Как верно Марков угадал! Но мысль, считал Г. Иванов, требует дополнения — спорить с ним можно не только о ценности мира нашего, но и иного. Недаром ворчит Терапиано: «Его "отвратительный вечный покой" отвратителен».
Терапиано говорит: «Широкая публика его не понимает, а любит Смоленского (мелодекламацию с надрывом)». Широкая публика вообще к пониманию имеет отдаленное отношение, да это и не в счет, а Марков что-то понял.
Статьей Георгий Владимирович остался доволен, и тут же почтальон принес «ложку дегтя» от Адамовича: «Маркова прочел. Он, конечно, ударил по всем струнам, и ты доволен. Но как он все-таки развязно пишет, а местами и глупо. Лучше писать, как правитель департамента, чем с таким "художеством"».
ГЕОРГИЙ ИВАНОВ В ЙЕРЕ
Ниже старого города, ближе к морю, новый район — бульвары, светлых тонов виллы. В былые времена в зимний Йер выезжал королевский двор. Вымостили гранитными плитами широкие тротуары, построили респектабельную улицу (шириной с Невский проспект, говорил Георгий Иванов). Романтик Стивенсон считал Йер лучшим городом Ривьеры. Может, и был лучшим. Со времени отъезда Стивенсона из Йера много воды утекло. Автор «Острова сокровищ» умер в том году, когда Г. Иванов родился.
И теперь можно залюбоваться золотом цветущих мимоз и бело-розовым миндалем.
Новая часть города напомнила ему петербургские пригороды, чем-то Петергоф, чем-то Павловск. «Это близко моему старорежимному сердцу», — говорил он, неся громоздкий чемодан, когда-то забытый у них Адамовичем. Ирина Владимировна шла нагруженная сумками и сумочками.
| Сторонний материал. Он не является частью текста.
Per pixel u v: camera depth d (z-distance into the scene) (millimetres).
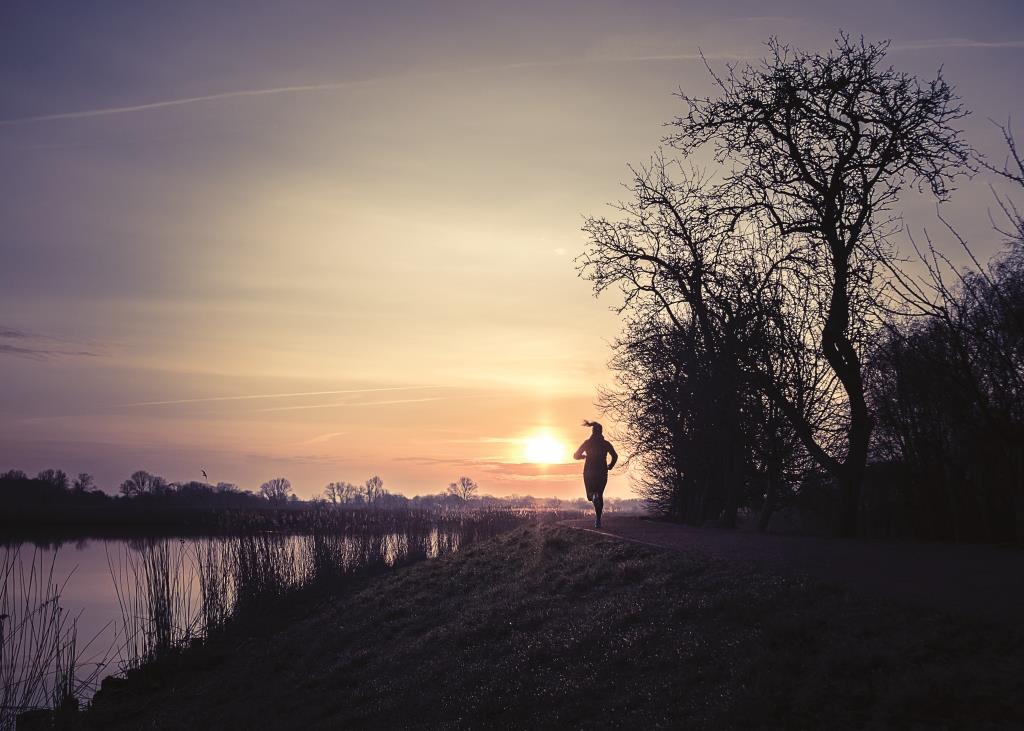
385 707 10445
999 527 14438
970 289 10062
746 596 9195
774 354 20703
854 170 19000
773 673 6859
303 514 28828
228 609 20422
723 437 23781
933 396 13594
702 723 6629
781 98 19766
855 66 19516
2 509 66438
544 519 29703
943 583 8828
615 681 8422
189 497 68688
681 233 24203
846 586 8703
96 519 59375
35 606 14203
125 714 13758
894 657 6465
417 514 32312
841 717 5941
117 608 22875
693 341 23641
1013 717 5230
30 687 13352
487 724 8609
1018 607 7309
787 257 20797
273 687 13570
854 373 17953
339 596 21812
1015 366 10383
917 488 16484
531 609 12797
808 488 23609
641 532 18875
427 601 16828
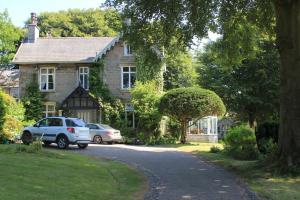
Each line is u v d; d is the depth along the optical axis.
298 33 17.77
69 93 45.22
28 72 45.66
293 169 16.56
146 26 21.08
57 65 45.50
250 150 22.73
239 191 13.89
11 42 50.16
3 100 29.95
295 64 17.66
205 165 20.69
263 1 21.03
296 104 17.48
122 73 44.78
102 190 13.69
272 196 13.07
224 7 20.44
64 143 28.95
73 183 14.12
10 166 15.51
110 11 23.20
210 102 35.47
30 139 29.88
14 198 10.83
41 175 14.64
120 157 24.20
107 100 44.44
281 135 17.77
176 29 21.03
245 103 43.16
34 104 44.69
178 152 27.94
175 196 13.02
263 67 42.12
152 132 40.94
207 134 44.91
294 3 17.77
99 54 44.53
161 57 25.36
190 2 19.03
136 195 13.23
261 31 23.67
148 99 40.94
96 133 36.88
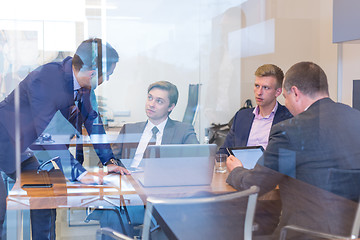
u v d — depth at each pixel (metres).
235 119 1.97
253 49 2.08
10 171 1.75
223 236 1.62
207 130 1.95
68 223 1.73
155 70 1.98
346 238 1.70
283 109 1.97
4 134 1.78
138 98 1.94
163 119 1.93
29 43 1.85
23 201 1.73
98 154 1.86
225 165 1.83
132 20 1.97
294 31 2.11
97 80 1.91
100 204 1.76
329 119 1.76
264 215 1.68
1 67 1.81
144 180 1.73
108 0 1.94
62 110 1.85
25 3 1.84
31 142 1.80
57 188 1.75
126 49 1.96
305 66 1.84
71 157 1.82
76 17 1.90
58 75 1.86
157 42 2.00
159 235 1.63
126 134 1.89
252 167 1.81
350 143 1.72
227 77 2.01
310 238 1.70
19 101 1.81
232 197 1.64
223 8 2.06
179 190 1.72
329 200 1.70
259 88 2.00
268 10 2.08
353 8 1.99
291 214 1.70
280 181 1.72
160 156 1.79
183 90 2.00
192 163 1.73
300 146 1.75
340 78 2.18
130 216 1.73
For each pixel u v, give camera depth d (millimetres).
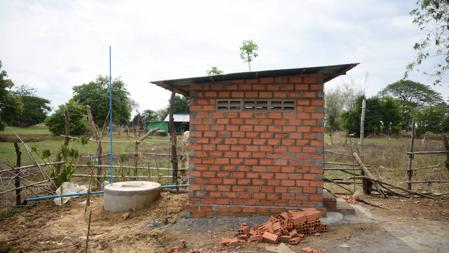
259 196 5922
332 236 5141
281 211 5867
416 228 5551
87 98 48625
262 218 5785
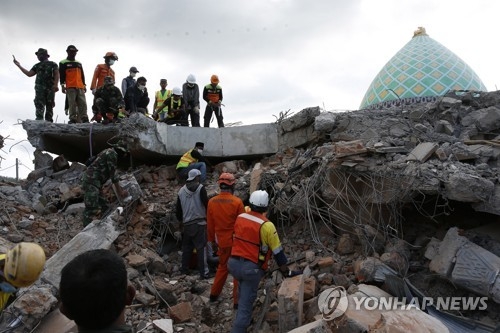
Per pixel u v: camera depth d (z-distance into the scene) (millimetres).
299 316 4863
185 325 5531
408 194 5914
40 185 9156
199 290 6367
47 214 8102
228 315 5754
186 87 10883
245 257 4922
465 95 7801
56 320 4930
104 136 9648
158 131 9375
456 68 14773
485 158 6324
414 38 16047
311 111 8688
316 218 7180
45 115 9984
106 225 6324
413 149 6559
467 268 5234
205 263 6641
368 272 5594
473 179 5445
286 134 9586
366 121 7895
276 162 8805
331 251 6473
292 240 6977
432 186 5668
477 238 5773
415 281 5797
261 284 6121
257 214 5102
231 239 5684
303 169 7277
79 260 1787
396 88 14758
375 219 6355
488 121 7270
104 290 1703
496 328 4906
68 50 10055
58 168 9500
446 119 7574
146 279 6379
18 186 8734
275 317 5359
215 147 9961
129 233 7145
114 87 9477
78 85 9977
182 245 7152
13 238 6793
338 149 6492
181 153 9734
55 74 9875
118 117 9586
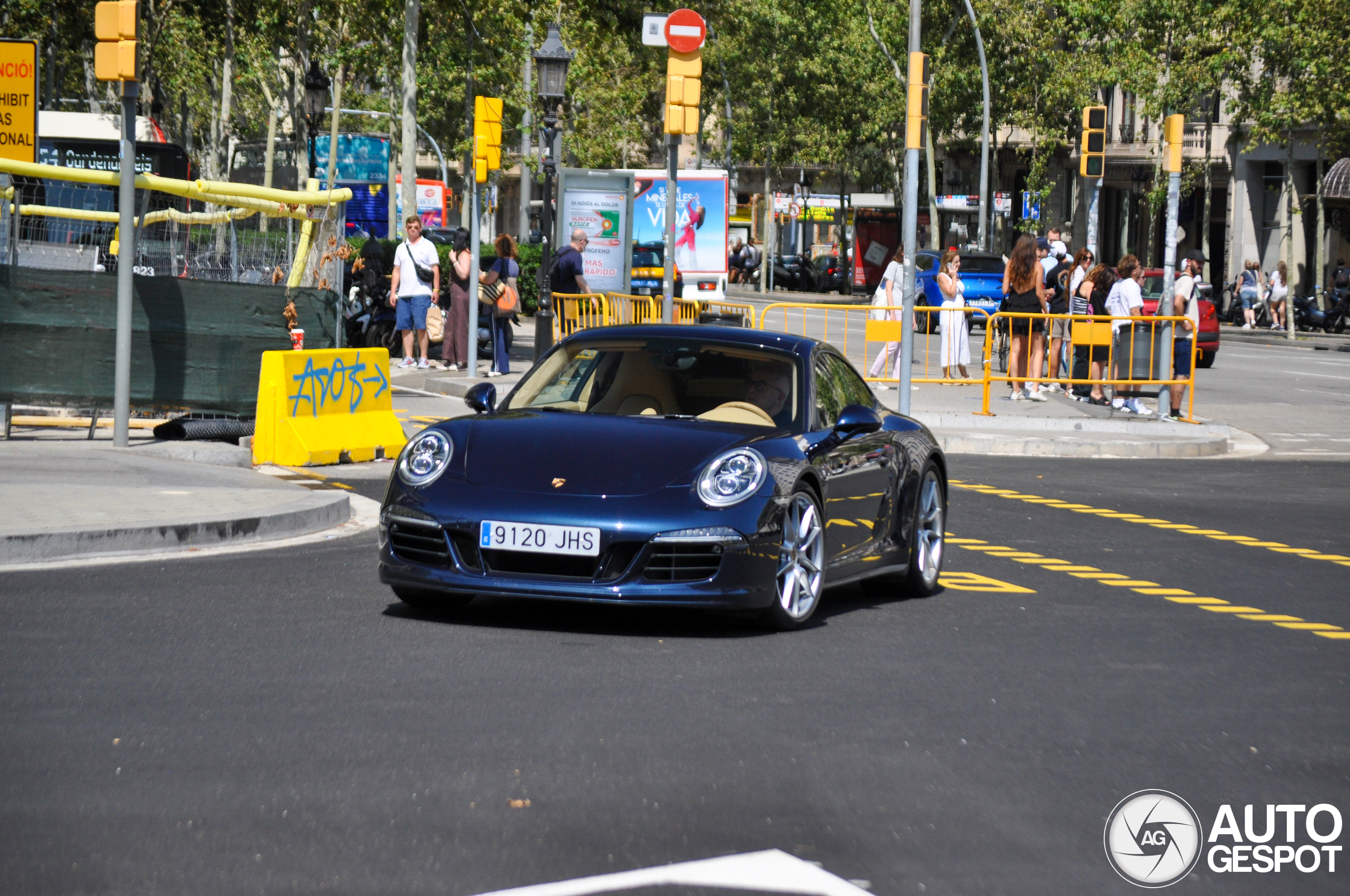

Живописность местности показалась ослепительной.
«Очаровательный городок», — вспоминала через десятилетия Одоевцева. Георгий Иванов тоже поддался этому очарованию. Вот он описывает Йер: «Городок, окруженный, т. е. с трех сторон (четвертая — море) тремя цепями гор. На первой стоят семь замков, отсюда Людовик Святой уходил в крестовый поход. Вторая цепь вся в соснах и дубах. Третья — покрыта снегом. Видны отовсюду сразу все три». Поначалу все ему нравилось — и то, что город малолюдный («совершенная пустыня») и что никаких туристов (они появятся летом). «Поплавский говорил: Париж — чудный город, но его портят французы. Так вот нашего Hyeres'a они не портят».
Он знал Ривьеру, бывал в Каннах и в других городах юга Франции. Впервые попал в Ниццу пятнадцатилетним. Его привезли зимой поправляться после воспаления легких. И бывая в Ницце в двадцатые и тридцатые годы, наслаждался солнцем, морем, красками южного пейзажа. Повторял строки любимого всю жизнь Тютчева: «О, этот Юг, о, эта Ницца!.. / О, как их блеск меня тревожит!» Но теперь, через тридцать лет, приходило на ум продолжение этих строк: «Жизнь, как подстреленная птица, / Подняться хочет — и не может…» И случалось, называл давший ему приют, ни в чем не повинный Йер — богомерзким. Но «богомерзкий Йер» — это будет позднее, когда без гроз и дождей нескончаемое знойное лето покажется Сахарой.